QUOTED PASSAGE Block Start

What is sciatica?
Sciatica is not actually a disease but a symptom that something abnormal occurs. Different people use it to describe different conditions. For example, some patients use this term to describe any kind of pain that starts in the lumbar or lower back region and radiates down the leg. Other people use “sciatica” to describe the condition when a spinal disc herniates in the lumbar area, causing pressure on the nerve roots.
There is no cure for sciatica because it is more of a “disorder” rather than a disease. Still, sciatica pain treatment can help manage the condition so that suffering individuals can go about their day.
Sciatica usually occurs in the area near the root of an injured or compressed nerve and runs down the leg to the foot. Other symptoms associated with the nerve’s dysfunction (abnormality of function), such as muscle weakness, may also occur. In addition, the pain can worsen when the individual suffering from this disorder sits down. The pain is known to travel quickly along the sciatic nerve path and is typically described as “shooting pain.” This shooting pain can sometimes be relieved by specific stretches and exercises.
Depending on how it is defined, approximately 20% to 40% of people suffer from sciatica.
Sciatica risk factors
Unfortunately, some factors that increase the risk of developing sciatica are beyond your control. Still, you can make some lifestyle changes to decrease your chances of developing this condition. Risk factors for sciatica include the following:
- Age: This risk factor is beyond your control. The older you are, the greater your risk of sciatica. Changes in your spine that occur as you age, like bone spurs and herniated discs, are the most frequent cause of sciatica. Sciatica exercises and sciatica stretches to increase strength and flexibility may decrease the risk of early-onset degenerative changes.
- Obesity: Overweight individuals are at greater risk for sciatica. Maintaining a healthy weight can help protect your spine from additional stress. Extra pressure on the spine contributes to the changes that trigger sciatica.
- Occupation: There is no conclusive evidence to prove this. Still, if your job requires heavy lifting and carrying or twisting your back, you may be at increased risk for sciatica. Sciatica exercises to strengthen your muscles may be helpful.
- Prolonged sitting: Being sedentary most of the time increases your risk of developing sciatica. Performing sciatica stretches and exercises to break up periods of prolonged sitting may be helpful.
- Diabetes: This condition puts you at a higher risk of nerve damage leading to sciatica. People with diabetes may find sciatica stretches and sciatica exercises beneficial.

QUOTED PASSAGE Block End

List every risk factor for sciatica that the text on sciatica names.

DATASET EXTRACT Block Start

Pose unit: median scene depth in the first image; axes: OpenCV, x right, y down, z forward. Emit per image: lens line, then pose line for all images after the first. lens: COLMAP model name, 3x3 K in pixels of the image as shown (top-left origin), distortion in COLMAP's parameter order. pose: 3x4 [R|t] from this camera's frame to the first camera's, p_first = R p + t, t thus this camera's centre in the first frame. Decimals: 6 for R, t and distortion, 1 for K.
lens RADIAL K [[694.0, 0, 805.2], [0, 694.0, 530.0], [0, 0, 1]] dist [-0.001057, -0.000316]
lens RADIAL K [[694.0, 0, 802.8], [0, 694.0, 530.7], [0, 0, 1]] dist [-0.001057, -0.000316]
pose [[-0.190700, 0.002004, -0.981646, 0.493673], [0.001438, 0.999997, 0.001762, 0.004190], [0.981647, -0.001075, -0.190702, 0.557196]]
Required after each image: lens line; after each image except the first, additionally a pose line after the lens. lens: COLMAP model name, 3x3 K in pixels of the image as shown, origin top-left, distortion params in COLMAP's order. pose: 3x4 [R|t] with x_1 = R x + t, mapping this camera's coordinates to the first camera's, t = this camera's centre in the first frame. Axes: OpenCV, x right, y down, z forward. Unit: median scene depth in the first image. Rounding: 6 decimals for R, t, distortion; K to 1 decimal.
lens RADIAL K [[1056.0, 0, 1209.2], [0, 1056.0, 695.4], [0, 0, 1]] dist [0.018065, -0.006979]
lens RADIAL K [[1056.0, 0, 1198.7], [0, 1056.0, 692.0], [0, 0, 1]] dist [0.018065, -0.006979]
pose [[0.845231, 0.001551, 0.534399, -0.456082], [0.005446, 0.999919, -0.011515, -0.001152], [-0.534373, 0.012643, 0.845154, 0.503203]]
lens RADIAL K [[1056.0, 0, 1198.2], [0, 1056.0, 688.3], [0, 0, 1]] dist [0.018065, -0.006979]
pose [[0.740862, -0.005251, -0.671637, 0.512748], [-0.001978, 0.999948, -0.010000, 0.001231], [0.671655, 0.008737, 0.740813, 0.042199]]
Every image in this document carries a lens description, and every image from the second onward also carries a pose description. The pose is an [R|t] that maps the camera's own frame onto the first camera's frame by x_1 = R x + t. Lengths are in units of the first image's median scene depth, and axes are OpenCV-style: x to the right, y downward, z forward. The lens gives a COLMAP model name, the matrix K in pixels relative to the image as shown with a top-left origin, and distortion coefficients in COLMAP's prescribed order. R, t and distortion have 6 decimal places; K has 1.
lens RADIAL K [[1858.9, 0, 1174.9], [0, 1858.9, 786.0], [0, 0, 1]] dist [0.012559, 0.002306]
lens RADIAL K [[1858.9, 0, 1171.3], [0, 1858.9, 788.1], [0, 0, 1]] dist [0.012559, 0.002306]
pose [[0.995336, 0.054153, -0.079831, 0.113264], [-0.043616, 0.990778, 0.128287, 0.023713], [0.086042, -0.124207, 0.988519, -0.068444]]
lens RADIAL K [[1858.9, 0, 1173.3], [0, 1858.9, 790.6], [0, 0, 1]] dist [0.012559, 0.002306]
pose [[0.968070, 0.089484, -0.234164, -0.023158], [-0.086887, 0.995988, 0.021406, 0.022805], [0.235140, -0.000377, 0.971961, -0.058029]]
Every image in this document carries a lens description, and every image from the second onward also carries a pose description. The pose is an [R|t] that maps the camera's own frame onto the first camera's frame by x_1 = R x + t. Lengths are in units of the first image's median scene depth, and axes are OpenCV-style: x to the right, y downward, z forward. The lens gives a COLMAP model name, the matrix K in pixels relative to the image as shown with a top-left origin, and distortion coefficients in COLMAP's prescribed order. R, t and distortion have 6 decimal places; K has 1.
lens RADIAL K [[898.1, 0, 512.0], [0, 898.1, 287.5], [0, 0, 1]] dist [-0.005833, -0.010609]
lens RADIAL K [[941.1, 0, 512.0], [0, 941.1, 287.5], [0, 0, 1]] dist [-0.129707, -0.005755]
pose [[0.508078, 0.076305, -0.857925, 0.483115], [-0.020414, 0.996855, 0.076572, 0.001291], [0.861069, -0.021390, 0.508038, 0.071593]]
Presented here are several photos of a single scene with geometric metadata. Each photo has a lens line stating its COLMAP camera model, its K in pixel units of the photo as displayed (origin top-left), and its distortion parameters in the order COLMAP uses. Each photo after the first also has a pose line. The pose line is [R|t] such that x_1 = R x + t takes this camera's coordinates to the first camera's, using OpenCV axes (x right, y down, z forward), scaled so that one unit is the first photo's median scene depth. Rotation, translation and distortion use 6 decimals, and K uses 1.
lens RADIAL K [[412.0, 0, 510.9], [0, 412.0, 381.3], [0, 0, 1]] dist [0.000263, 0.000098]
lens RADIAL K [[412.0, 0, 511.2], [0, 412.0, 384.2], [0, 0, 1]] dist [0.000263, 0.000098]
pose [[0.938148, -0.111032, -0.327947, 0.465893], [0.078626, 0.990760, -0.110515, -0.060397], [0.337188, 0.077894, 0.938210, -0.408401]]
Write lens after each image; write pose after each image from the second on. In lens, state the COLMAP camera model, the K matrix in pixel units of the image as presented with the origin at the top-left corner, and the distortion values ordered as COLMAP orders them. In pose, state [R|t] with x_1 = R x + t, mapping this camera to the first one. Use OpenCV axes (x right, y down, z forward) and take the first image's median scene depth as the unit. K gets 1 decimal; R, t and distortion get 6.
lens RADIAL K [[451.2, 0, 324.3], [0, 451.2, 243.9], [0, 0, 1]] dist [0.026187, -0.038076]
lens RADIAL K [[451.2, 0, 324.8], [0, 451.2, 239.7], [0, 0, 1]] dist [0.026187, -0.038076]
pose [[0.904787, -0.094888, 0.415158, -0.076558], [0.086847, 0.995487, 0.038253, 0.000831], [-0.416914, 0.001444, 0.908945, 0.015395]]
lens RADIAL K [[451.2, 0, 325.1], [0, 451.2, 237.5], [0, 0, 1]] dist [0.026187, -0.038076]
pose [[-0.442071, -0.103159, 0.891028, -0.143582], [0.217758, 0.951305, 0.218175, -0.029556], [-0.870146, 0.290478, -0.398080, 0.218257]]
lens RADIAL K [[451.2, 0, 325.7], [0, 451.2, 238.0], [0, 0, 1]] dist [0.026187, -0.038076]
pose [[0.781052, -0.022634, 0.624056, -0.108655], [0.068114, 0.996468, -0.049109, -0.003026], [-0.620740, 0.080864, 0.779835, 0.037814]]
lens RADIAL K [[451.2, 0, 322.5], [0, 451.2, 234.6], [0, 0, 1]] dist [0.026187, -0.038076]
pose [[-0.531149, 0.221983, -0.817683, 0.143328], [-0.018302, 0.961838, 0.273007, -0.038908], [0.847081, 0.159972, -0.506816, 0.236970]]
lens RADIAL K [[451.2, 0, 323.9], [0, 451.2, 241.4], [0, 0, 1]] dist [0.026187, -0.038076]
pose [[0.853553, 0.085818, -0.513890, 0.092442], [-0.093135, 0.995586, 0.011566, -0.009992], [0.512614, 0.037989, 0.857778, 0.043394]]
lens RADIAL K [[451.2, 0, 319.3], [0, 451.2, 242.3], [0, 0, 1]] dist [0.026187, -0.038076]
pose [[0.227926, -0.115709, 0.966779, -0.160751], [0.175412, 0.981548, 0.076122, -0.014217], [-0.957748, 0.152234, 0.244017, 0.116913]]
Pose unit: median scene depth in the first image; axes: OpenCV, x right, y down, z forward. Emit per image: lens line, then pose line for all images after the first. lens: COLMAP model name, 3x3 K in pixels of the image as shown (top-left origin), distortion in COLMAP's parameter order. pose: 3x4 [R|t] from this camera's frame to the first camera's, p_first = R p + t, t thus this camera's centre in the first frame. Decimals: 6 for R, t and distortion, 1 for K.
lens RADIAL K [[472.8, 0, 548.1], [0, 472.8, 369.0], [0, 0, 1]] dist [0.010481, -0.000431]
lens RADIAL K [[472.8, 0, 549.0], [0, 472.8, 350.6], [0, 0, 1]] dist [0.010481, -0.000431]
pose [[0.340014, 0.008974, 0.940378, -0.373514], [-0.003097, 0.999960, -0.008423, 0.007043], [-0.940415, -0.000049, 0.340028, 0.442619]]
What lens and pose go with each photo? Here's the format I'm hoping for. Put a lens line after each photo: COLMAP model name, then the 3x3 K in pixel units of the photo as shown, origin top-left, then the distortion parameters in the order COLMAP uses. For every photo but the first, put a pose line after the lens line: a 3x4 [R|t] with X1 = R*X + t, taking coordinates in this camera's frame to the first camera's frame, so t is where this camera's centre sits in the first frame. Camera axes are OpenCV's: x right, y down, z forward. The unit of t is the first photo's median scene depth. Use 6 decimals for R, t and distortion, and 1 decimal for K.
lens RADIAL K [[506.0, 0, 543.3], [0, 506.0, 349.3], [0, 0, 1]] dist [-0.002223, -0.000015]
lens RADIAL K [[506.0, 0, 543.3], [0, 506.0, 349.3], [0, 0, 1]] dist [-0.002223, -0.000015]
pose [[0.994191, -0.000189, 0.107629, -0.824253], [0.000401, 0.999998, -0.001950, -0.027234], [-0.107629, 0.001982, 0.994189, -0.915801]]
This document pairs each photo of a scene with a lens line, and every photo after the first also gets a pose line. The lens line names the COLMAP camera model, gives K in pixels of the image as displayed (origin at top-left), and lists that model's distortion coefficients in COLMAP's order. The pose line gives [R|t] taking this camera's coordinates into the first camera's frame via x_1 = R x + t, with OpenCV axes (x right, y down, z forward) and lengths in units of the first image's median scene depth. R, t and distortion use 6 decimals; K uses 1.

DATASET EXTRACT Block End

--- SOLUTION TO THIS PROBLEM ---
Age, obesity, occupation, prolonged sitting, and diabetes.